EXERCISE A: Restate word for word the part of the text on prison medical care starting with "They sent him" and going on through "five women’s lawsuit.".
EXERCISE B: In the text on prison medical care, what sentence did the young redheaded man receive for vehicular manslaughter?
EXERCISE C: List the symptoms the young man had late in '09, according to the text on prison medical care.


            Then, VDOC gave almost no thought or care to the “work” these private contractors did as long as the department was not responsible. Trouble is, VDOC – and the Commonwealth – can’t shirk their obligation to provide medical care to those in its custody. That’s the law. Funny, isn’t it? All those “law and order” types suddenly became very “shades of grey” when it comes to government doing what they are legally obligated to do.

            That provides background to the suit – government ineptitude followed by sweetheart contracts with no oversight. But, to the women involved, it is more personal. To the patients – and their families – who were ignored and mistreated, their poor care, the 3 or 4 deaths each year resulting from negligent health care at Fluvanna, it was personal. You break the law, you go to prison. You shouldn’t end up dying because of bad medical care, which the state is required to provide when they take away your freedom.

            My first year here I befriended a bright, young redheaded kid. He had gone drag racing one night with three other cars. These were county roads in Augusta County. And these 18 to 20 year-olds were going way too fast, being reckless. Then it happened. He lost control and his car went airborne. His girlfriend lay dying in his car. The charge was vehicular manslaughter; the sentence was four years. I make no judgment on the leniency – or severity – of his time. Parents lost a daughter. Four years or forty, that will never be made whole.

            They sent him here and late in ’09 he began having severe stomach pains. He ran a fever. He passed blood. Medical refused to see him. “You’re on the sick call list,” he was told. His mother called and complained and Medical gave him an appointment. Stomach virus was the diagnosis “Take Mylanta.” That night his fever spiked. The floor officer rushed him down to medical and he was immediately taken to the hospital with a ruptured appendix.

            That story isn’t an aberration; that story is day-to-day medical care inside. “Care” is not the right word. Every year men and women die behind bars from medical neglect. That is criminal and should not be tolerated. That is the basis of these five women’s lawsuit.

DATA SUPPLIED:
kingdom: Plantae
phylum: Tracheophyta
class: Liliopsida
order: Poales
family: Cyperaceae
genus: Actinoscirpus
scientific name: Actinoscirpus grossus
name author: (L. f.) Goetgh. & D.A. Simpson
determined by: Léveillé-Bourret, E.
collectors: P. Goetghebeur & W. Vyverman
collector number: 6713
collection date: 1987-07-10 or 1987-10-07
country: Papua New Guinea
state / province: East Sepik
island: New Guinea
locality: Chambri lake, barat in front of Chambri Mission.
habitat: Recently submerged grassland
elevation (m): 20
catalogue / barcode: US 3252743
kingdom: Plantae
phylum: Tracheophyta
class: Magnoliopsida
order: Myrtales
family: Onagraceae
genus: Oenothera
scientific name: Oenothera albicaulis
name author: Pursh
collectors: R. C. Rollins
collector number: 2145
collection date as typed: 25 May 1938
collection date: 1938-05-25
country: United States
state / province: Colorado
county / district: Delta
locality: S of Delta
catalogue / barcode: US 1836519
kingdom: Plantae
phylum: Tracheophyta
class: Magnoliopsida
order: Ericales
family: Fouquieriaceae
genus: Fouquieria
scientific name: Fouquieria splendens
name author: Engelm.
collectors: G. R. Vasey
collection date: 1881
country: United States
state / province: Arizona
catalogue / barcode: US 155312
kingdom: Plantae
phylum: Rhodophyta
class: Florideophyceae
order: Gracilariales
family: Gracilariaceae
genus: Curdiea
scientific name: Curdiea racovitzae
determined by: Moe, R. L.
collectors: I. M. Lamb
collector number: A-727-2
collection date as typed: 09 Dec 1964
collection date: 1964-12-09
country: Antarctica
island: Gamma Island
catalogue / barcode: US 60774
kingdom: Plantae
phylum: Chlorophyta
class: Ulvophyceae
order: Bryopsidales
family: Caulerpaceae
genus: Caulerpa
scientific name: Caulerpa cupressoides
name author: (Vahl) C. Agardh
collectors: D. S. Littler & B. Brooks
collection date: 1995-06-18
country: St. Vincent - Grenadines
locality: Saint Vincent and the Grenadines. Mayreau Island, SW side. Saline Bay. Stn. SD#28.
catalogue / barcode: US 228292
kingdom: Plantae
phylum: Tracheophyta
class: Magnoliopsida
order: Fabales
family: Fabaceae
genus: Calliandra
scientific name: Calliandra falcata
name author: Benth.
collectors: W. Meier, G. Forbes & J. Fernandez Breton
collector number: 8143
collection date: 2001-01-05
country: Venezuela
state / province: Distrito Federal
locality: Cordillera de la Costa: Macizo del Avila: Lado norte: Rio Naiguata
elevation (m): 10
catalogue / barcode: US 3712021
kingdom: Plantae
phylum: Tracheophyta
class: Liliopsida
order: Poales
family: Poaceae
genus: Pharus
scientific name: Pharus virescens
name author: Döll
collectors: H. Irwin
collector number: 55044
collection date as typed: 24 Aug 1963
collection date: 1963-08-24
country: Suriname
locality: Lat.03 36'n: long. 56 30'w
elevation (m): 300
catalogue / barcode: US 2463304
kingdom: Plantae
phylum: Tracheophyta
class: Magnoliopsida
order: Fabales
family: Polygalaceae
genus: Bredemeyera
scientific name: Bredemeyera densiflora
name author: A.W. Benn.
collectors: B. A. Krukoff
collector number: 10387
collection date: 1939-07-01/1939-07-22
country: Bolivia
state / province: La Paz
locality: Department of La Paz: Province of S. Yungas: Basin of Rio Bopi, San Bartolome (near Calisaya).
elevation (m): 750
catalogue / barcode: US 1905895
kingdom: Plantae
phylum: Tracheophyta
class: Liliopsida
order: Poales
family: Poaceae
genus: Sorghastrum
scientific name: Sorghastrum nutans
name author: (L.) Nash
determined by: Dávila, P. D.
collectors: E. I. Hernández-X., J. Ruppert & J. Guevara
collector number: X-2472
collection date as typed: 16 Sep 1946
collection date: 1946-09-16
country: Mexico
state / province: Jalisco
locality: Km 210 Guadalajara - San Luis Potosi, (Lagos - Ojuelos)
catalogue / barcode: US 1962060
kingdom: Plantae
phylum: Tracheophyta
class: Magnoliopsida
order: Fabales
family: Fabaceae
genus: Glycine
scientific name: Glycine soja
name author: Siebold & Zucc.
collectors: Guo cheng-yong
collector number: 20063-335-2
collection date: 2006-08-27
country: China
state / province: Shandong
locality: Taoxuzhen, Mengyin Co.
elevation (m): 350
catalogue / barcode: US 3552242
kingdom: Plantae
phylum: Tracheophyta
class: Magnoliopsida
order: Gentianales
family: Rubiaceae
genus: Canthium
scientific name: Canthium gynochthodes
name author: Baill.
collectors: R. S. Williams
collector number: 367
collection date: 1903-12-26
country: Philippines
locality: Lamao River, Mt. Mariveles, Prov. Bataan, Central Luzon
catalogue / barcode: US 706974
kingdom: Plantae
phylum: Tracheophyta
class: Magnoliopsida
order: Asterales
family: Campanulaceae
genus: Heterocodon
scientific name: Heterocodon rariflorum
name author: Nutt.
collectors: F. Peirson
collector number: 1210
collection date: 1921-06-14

WRITTEN RESPONSE A:
They sent him here and late in ’09 he began having severe stomach pains. He ran a fever. He passed blood. Medical refused to see him. “You’re on the sick call list,” he was told. His mother called and complained and Medical gave him an appointment. Stomach virus was the diagnosis “Take Mylanta.” That night his fever spiked. The floor officer rushed him down to medical and he was immediately taken to the hospital with a ruptured appendix.

            That story isn’t an aberration; that story is day-to-day medical care inside. “Care” is not the right word. Every year men and women die behind bars from medical neglect. That is criminal and should not be tolerated. That is the basis of these five women’s lawsuit.

WRITTEN RESPONSE B: Four years.

WRITTEN RESPONSE C: Severe stomach pains, a fever, and passing blood.